→ Obiettivo indicato 1
Rispondi a queste domande sul testo sui Presìdi Slow Food siciliani:
(a) Dove e in quali giorni si tiene Terra Madre Salone del Gusto 2024?
(b) Quanti Presìdi Slow Food partecipano e quanti di questi sono novità assolute?
(c) Qual è il claim della manifestazione?
→ Obiettivo indicato 2
Prosegui il testo sui Presìdi Slow Food siciliani a partire dalla sua ultima frase.

→ Estratto del testo
───

I Presìdi Slow Food siciliani a Terra Madre Salone del Gusto 2024

Si chiamano Presìdi perché sono progetti di salvaguardia di piccole produzioni tradizionali a rischio estinzione, e da tutto il mondo arrivano a Torino per farsi conoscere e raccontare la biodiversità alimentare del pianeta. A Terra Madre Salone del Gusto 2024, a Parco Dora dal 26 al 30 settembre, i Presìdi Slow Food sono 180: di questi, 28 sono novità assolute.

Si tratta di formaggi, legumi, grani, ortaggi, varietà vegetali e razze autoctone che si aggiungono al già ricchissimo bagaglio di biodiversità tutelato da Slow Food. Insieme agli oltre 700 espositori italiani e internazionali presenti nel Mercato, sono il modo più gustoso per comprendere che davvero We are nature, come da claim della manifestazione: siamo parte della natura e il cibo ne è la dimostrazione più chiara.

───

→ Dati di partenza
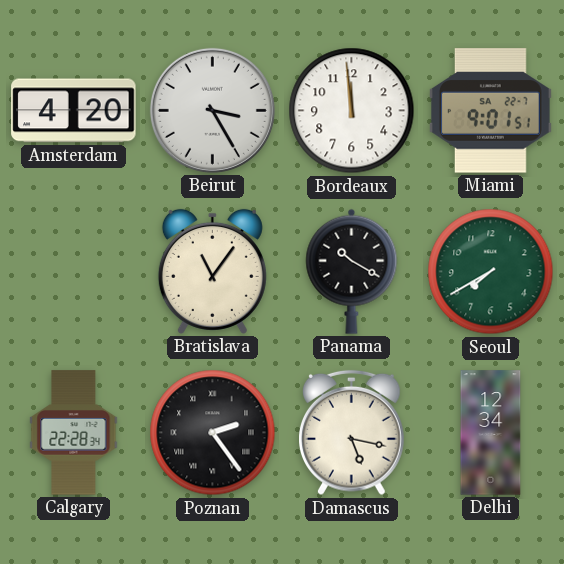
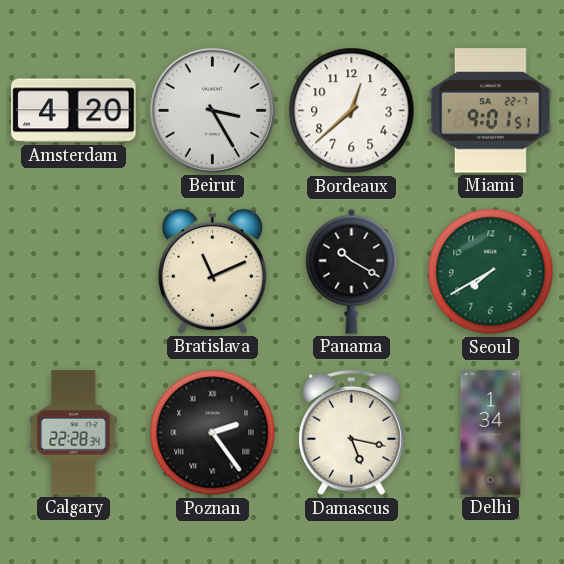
Bordeaux: 11:59 -> 12:38
Bratislava: 11:06 -> 11:11
Delhi: 12:34 -> 1:34
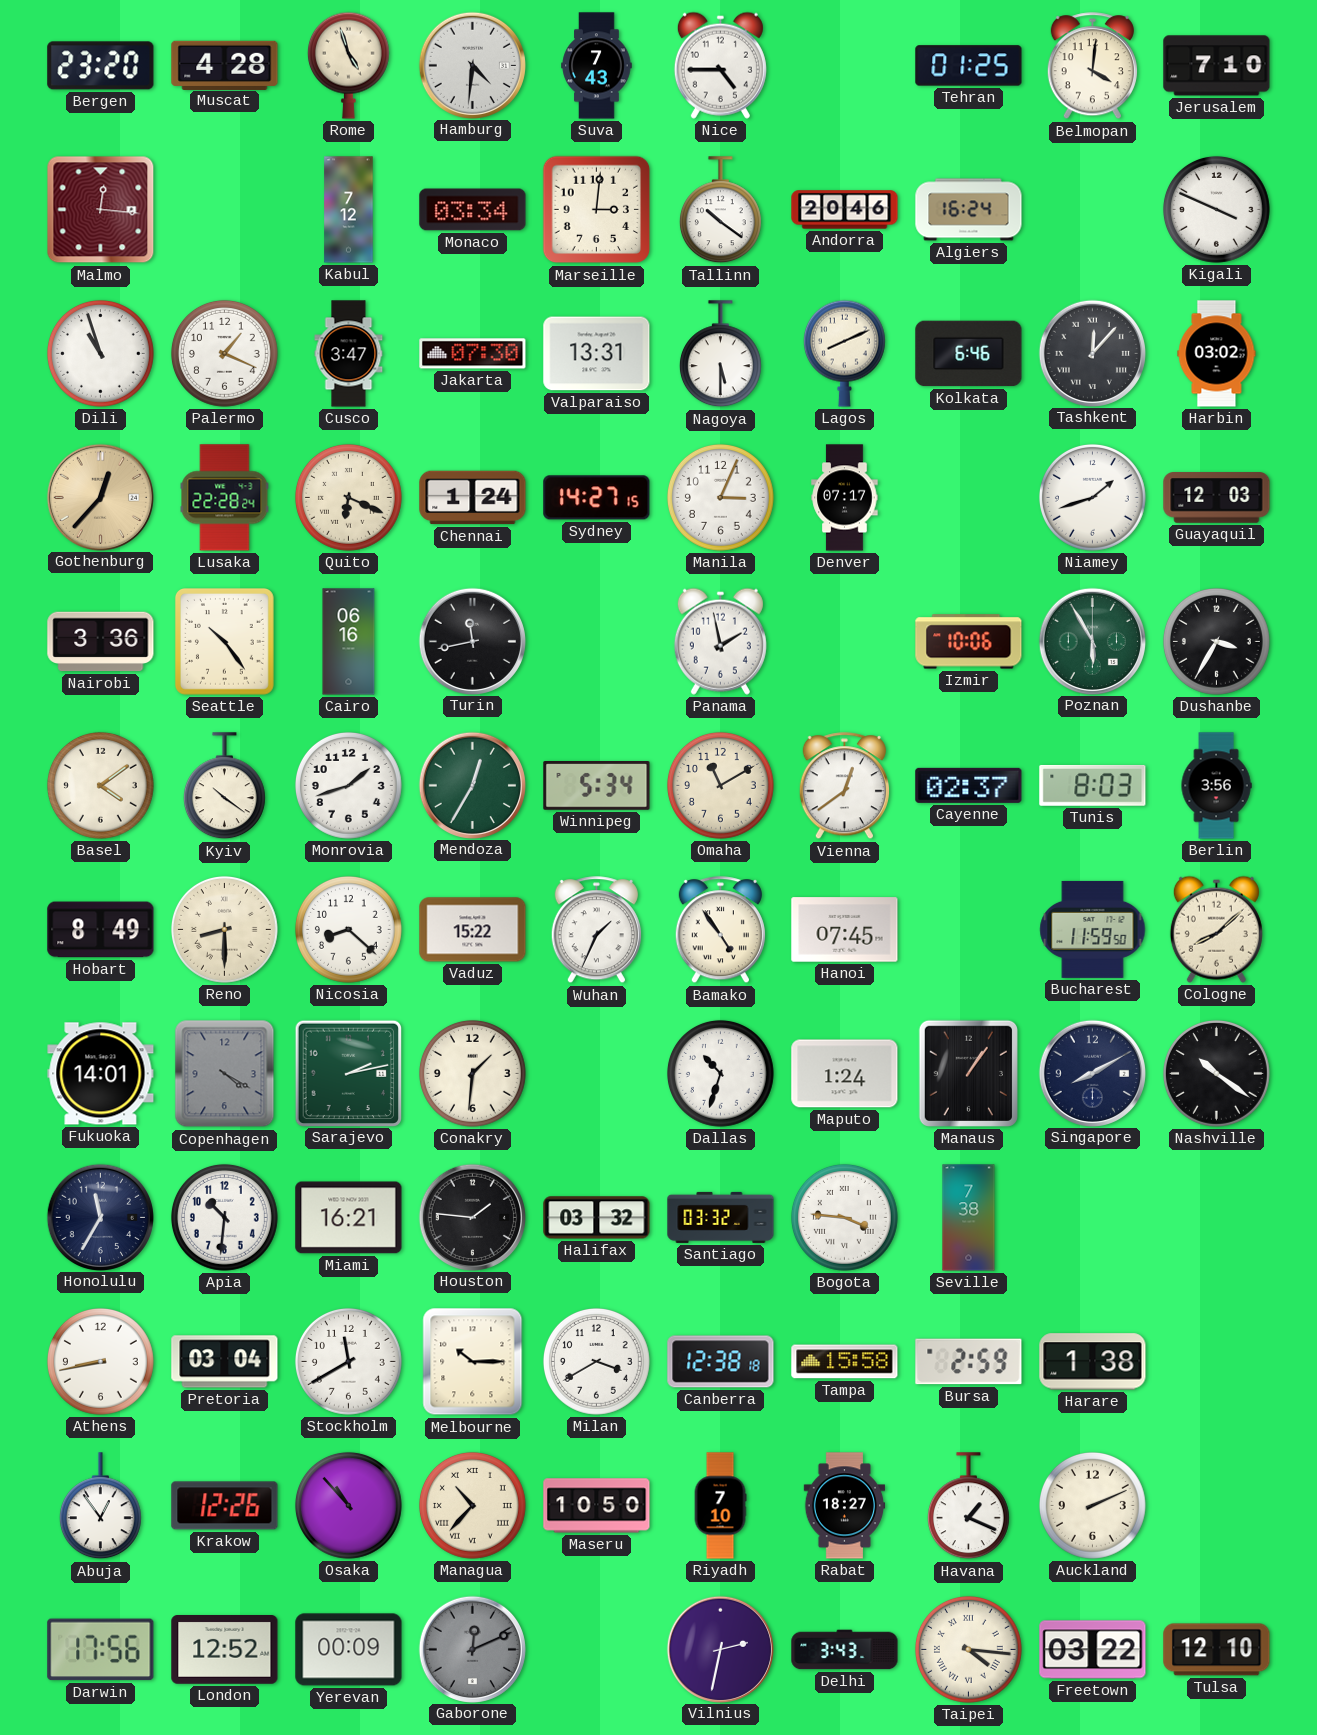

───

→ Risposta scritta 1
(a) A Torino, al Parco Dora, dal 26 al 30 settembre.
(b) Partecipano 180 Presìdi, di cui 28 sono novità assolute.
(c) Il claim è "We are nature".

→ Risposta scritta 2
Prati stabili e pascoli sono l’emblema dell’equilibrio tra natura ed esseri umani, tra rispetto dell’ambiente e produzione di reddito, tra mondo selvatico e saperi millenari. Si trovano sulle Alpi, sugli Appennini, in collina, ma anche in pianura, dove ne sopravvivono porzioni importanti. Sopravvivono, ma ogni anno diminuiscono: in montagna per via dell’abbandono, in pianura per la ragione opposta: l’avanzare di monocolture e cemento. Il Presidio nasce per salvaguardarli e farli conoscere, attraverso i cibi legati all’erba e al fieno e altri derivati: latte e formaggi in primis, ma anche carne, uova, miele, lana. Coinvolge i pastori di 13 regioni, che custodiscono le praterie sulle montagne, praticando l’alpeggio nei mesi estivi, sugli altipiani, sulle colline, nelle aree più marginali, riconoscendo e valorizzando il loro prezioso lavoro di conservazione ambientale, ma anche gli allevatori delle pianure, incoraggiandoli a riconvertire i terreni sfruttati dalle monocolture. A Terra Madre sono presenti i primi 30 produttori di formaggio che ne fanno parte.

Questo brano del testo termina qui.